Del diario de Roberto Molinari, 2 de abril de 1977
Llegan los cátaros, los escucho acercarse, renovados, remendados, resarcidos de soberbia. Salen de las hogueras pretéritas, abrazando la cruz, diciéndose Bien y Redención. Nuevos enviados a limpiar los pecados del mundo. Amén. Gran escobillón moral. Aleluya. Por nuestra culpa, por nuestra inmensa culpa, enemigos internos de la patria y la familia; demonios malditos que todo lo ensuciamos. Entreveo detrás de la niebla de las horas la catecumenia que nos espera en estos autoproclamados tiempos modernos: el agua se sumará a la electricidad para arrancar el grito salvador que revele (nos revele – a toda la inmensa nación-) sus verdades, que deben traspasar los muros y luego los pellejos, como púas, dientes, odios.

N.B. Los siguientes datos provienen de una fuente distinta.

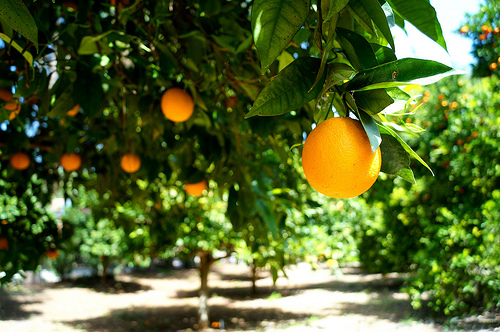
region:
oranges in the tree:
[5, 61, 368, 191]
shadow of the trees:
[103, 294, 278, 329]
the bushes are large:
[410, 138, 484, 307]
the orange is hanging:
[310, 123, 377, 194]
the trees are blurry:
[80, 210, 236, 290]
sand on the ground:
[303, 279, 368, 318]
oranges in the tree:
[0, 131, 186, 167]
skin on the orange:
[316, 145, 351, 197]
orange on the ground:
[209, 318, 229, 324]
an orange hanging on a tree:
[296, 109, 383, 202]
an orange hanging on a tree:
[159, 86, 198, 123]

No puedo menos que obedecer esta verdad chiquitita que tengo entre las manos, y que me condena. La misma verdad que leí en la carta de Rodolfo, que me llegó por intermedio de la diligente Mariana, la misma a la que solía ver junto al padre Baldassi en el conurbano (¿dónde estará el padre y el espíritu santo?). Decía, no puedo menos que obedecer esto que soy, aunque sepa que habrá sacrificio y que lo soy, ya no será.
No tengo duda de mis convicciones. Tan errados no podemos andar si soltaron a los perros y decretaron noche sin luna por tiempo indeterminado. Y a pesar de estas certezas tan mías, tengo miedo. Muchísimo miedo. ¿Cómo estar preparado, no ya para la muerte, sino para el sufrimiento que pueden alargar cuanto quieran?